● **Instructions to follow**: Run through the data and copy out every line that mentions the word "lets".
━━━━━━━━━━━━━━━━━━━━
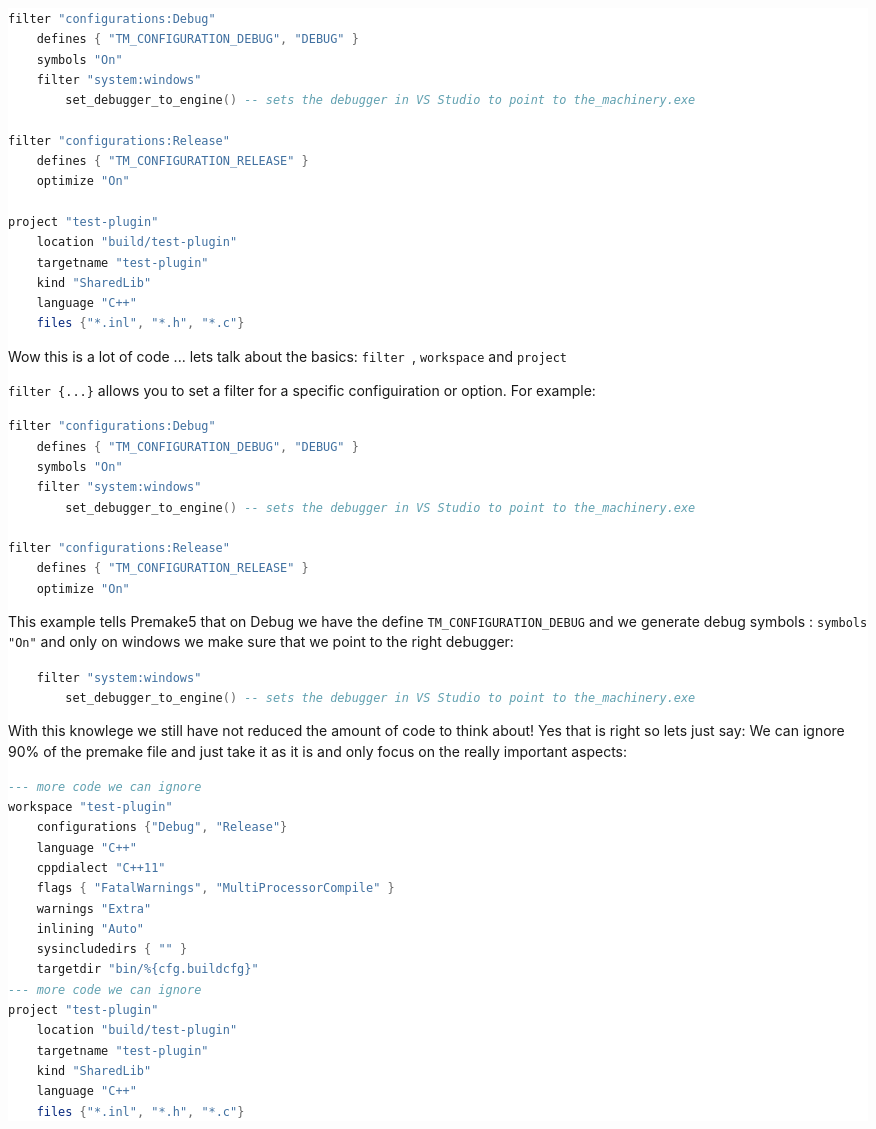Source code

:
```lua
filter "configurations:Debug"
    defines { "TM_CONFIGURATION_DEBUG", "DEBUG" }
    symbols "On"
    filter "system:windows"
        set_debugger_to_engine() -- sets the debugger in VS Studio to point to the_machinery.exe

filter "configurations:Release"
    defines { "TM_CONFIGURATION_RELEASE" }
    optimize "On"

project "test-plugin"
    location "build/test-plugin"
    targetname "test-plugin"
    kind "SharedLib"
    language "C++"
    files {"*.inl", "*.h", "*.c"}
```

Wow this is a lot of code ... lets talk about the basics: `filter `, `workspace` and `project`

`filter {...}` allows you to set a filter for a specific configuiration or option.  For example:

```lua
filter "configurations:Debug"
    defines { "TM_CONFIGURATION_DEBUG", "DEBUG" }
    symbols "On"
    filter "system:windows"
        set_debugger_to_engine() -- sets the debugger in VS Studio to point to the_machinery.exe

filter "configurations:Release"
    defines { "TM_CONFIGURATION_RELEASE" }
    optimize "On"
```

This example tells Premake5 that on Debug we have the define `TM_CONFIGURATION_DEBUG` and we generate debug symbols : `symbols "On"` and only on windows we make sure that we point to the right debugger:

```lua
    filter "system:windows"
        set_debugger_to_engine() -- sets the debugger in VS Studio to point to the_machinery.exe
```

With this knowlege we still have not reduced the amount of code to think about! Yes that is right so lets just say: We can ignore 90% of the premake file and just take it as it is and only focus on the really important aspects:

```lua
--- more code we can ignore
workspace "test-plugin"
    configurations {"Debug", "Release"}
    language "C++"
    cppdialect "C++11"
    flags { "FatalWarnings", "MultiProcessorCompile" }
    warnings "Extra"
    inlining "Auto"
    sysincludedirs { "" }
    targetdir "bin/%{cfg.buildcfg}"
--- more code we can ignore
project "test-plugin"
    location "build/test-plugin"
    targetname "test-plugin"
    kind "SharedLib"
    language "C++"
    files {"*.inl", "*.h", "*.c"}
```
━━━━━━━━━━━━━━━━━━━━
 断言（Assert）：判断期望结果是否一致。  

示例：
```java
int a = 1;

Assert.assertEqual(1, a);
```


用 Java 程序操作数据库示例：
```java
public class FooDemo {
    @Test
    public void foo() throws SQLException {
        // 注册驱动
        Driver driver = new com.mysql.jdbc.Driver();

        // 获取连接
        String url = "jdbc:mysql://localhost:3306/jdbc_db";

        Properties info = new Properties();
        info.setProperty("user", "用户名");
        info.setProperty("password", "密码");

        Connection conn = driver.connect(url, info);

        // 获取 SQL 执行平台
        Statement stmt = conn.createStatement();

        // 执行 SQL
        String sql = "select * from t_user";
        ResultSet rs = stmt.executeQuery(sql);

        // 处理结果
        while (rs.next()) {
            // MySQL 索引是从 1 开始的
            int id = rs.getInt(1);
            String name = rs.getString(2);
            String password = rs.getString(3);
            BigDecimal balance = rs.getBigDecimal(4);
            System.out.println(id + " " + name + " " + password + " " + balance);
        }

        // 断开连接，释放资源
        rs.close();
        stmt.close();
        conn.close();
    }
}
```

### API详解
━━━━━━━━━━━━━━━━━━━━
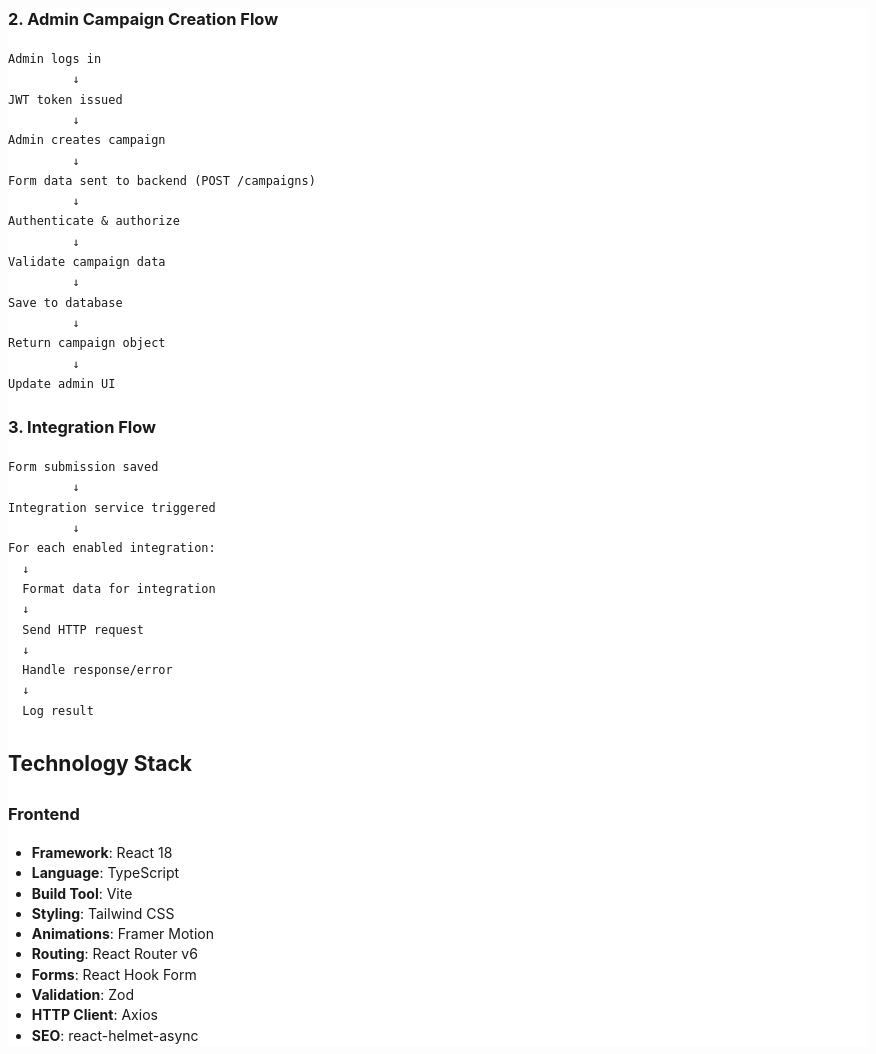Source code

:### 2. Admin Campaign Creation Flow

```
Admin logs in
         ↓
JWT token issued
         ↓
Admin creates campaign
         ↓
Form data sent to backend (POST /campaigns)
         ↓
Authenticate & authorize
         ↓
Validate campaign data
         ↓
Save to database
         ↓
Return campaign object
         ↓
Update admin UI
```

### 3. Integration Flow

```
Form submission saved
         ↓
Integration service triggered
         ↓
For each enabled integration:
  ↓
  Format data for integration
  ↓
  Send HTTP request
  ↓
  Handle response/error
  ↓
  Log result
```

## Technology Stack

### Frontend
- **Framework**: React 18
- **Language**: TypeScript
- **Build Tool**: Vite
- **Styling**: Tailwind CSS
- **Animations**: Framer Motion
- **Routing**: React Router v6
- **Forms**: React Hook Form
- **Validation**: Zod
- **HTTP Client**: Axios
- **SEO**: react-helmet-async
━━━━━━━━━━━━━━━━━━━━
● **Response area**:
Wow this is a lot of code ... lets talk about the basics: `filter `, `workspace` and `project`
With this knowlege we still have not reduced the amount of code to think about! Yes that is right so lets just say: We can ignore 90% of the premake file and just take it as it is and only focus on the really important aspects:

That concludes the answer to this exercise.